Voters decide Trask, Waiheʻe IV will return to OHA Board of Trustees
The Office of Hawaiian Affairs held elections for six seats on its Board of Trustees during this general election.
What is OHA? It came about in a time of activism in the 1970s to right past wrongs suffered by Native Hawaiians. Its mission is to improve the conditions of Native Hawaiians through a variety of programs and services.
The semi-autonomous state agency is governed by a nine-member board chosen by all Hawaiʻi residents, not just Native Hawaiians. In 2000, the U.S. Supreme Court ruled in Rice v. Cayetano that restricting voting to Native Hawaiians was unconstitutional.

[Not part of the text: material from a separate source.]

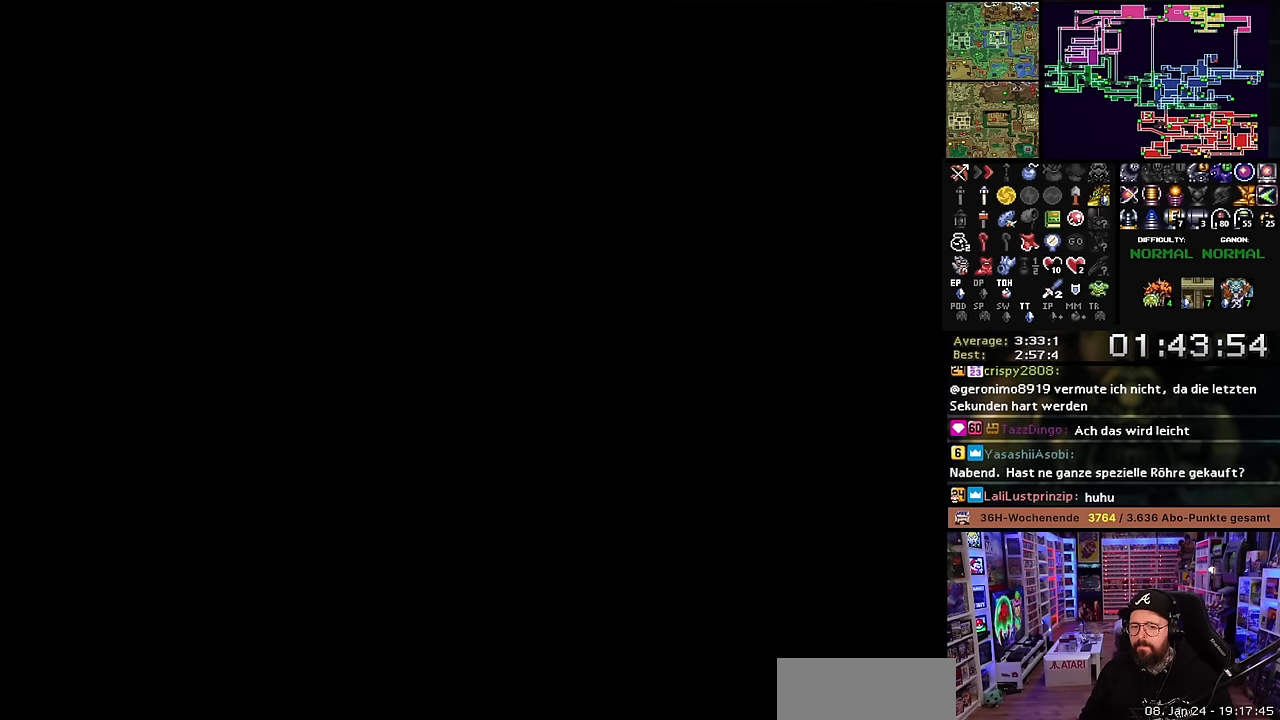
{"buttons": ["A", "DPAD_DOWN"], "events": [[84, "A", "up"], [167, "A", "down"]]}
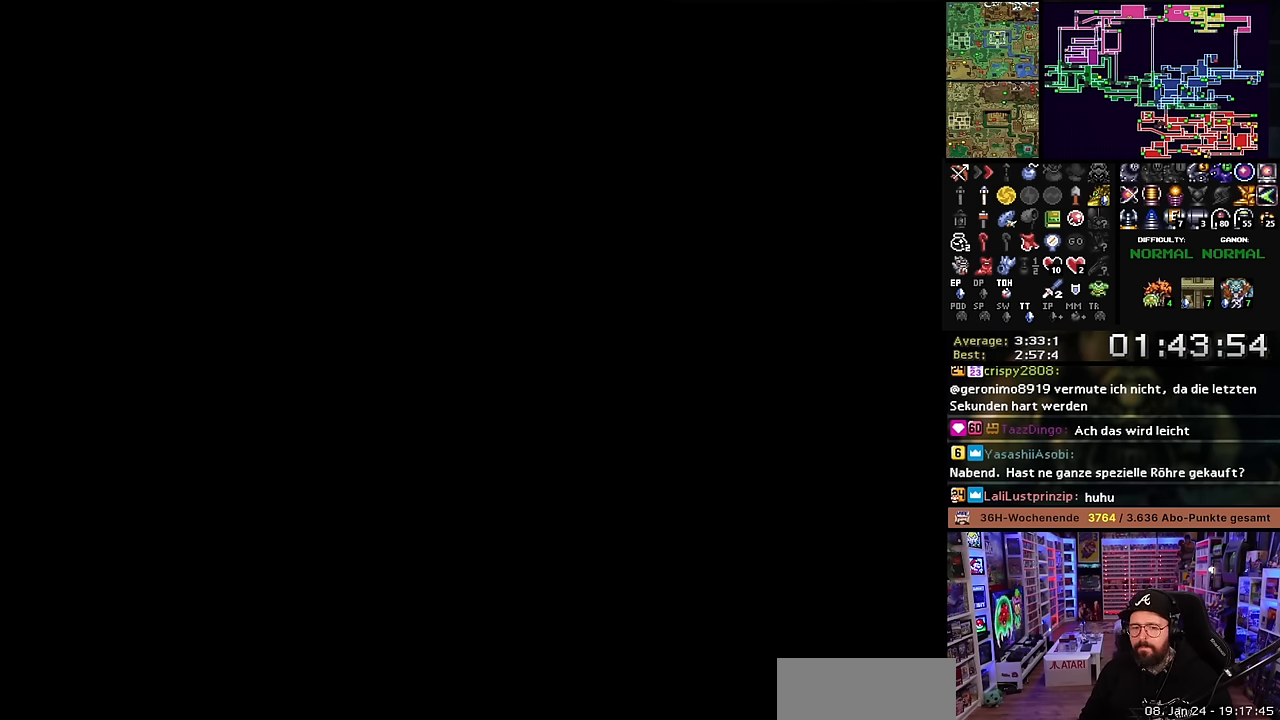
{"buttons": ["DPAD_DOWN"], "events": [[100, "A", "up"], [217, "DPAD_DOWN", "up"], [217, "SELECT", "down"], [234, "DPAD_DOWN", "down"], [234, "SELECT", "up"], [317, "A", "down"], [450, "A", "up"]]}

Four of the trustees are at-large seats representing the state as a whole. The other five represent each of the following districts: Hawaiʻi Island, Maui, Molokaʻi and Lānaʻi, Oʻahu, and Kauaʻi and Niʻihau. However, all candidates run statewide races.

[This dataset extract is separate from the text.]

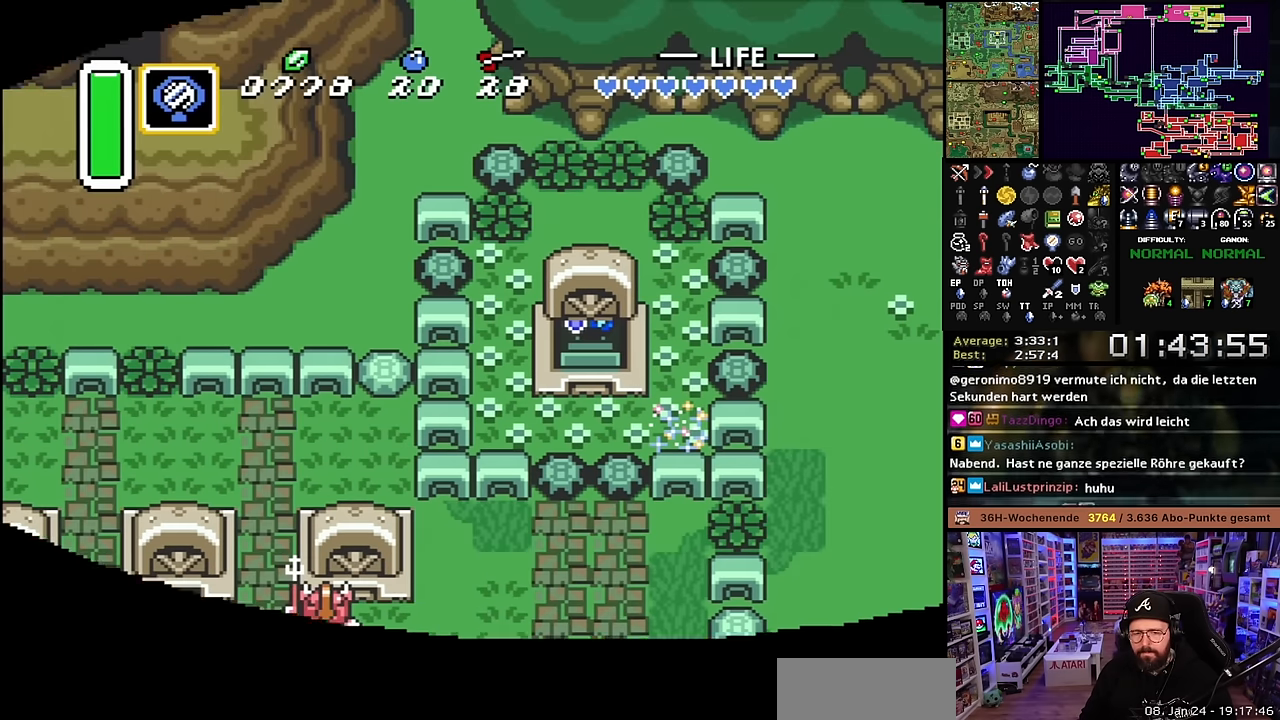
{"buttons": ["DPAD_DOWN"], "events": []}
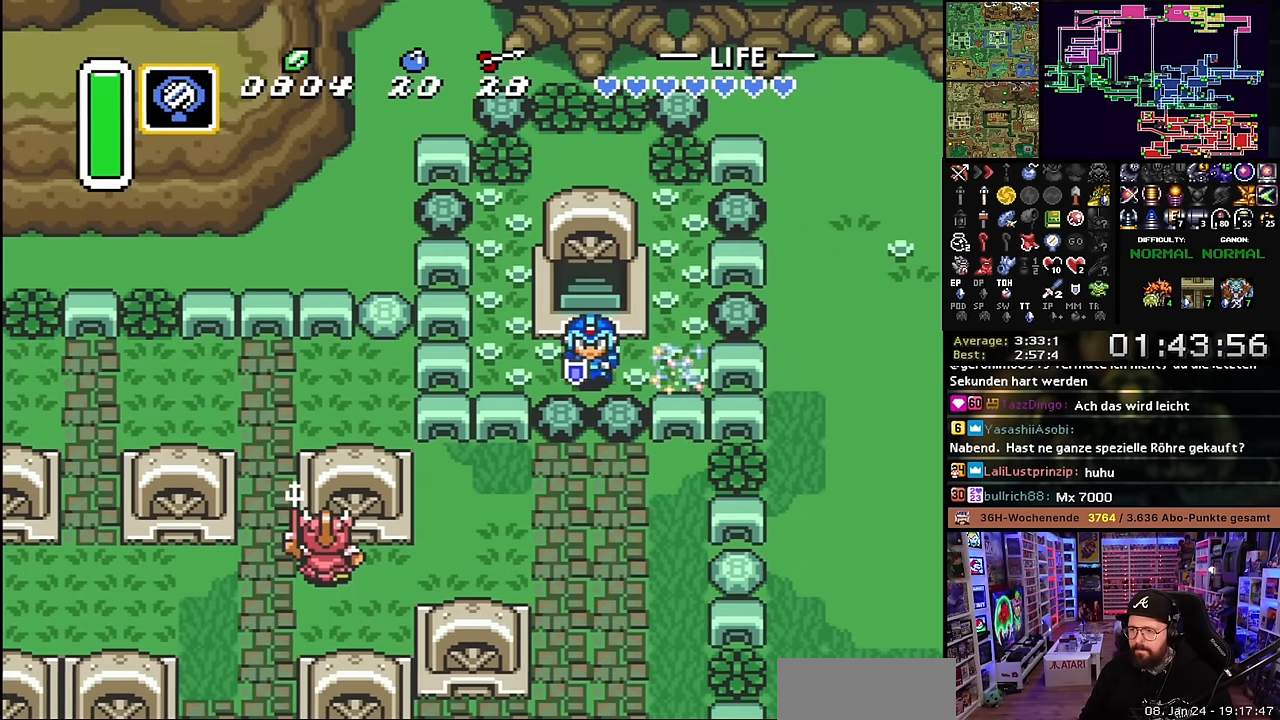
{"buttons": [], "events": [[17, "DPAD_RIGHT", "down"], [34, "DPAD_DOWN", "up"], [217, "DPAD_RIGHT", "up"]]}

On Tuesday, Mililani B. Trask won the contest for the Hawaiʻi Island trustee. She was ahead of the other candidate by over 50,000 votes, according to the Office of Elections.
She has been the interim trustee since February, following Keola Lindsey's resignation. Trask is a lawyer and Native Hawaiian rights activist who has served the Hawaiian community for decades.
The top finishers for the three at-large seats were Brickwood Galuteria, incumbent John D. Waihe'e IV, and Keoni Souza. Nearly 40% of the ballots for those OHA at-large seats were left blank.
On the general election ballot, voters did not see races for Maui and Oʻahu. The trustee for Maui, Carmen Hulu Lindsey, ran unopposed. On Oʻahu, incumbent Kalei Akaka won the primary with over 50% of the votes.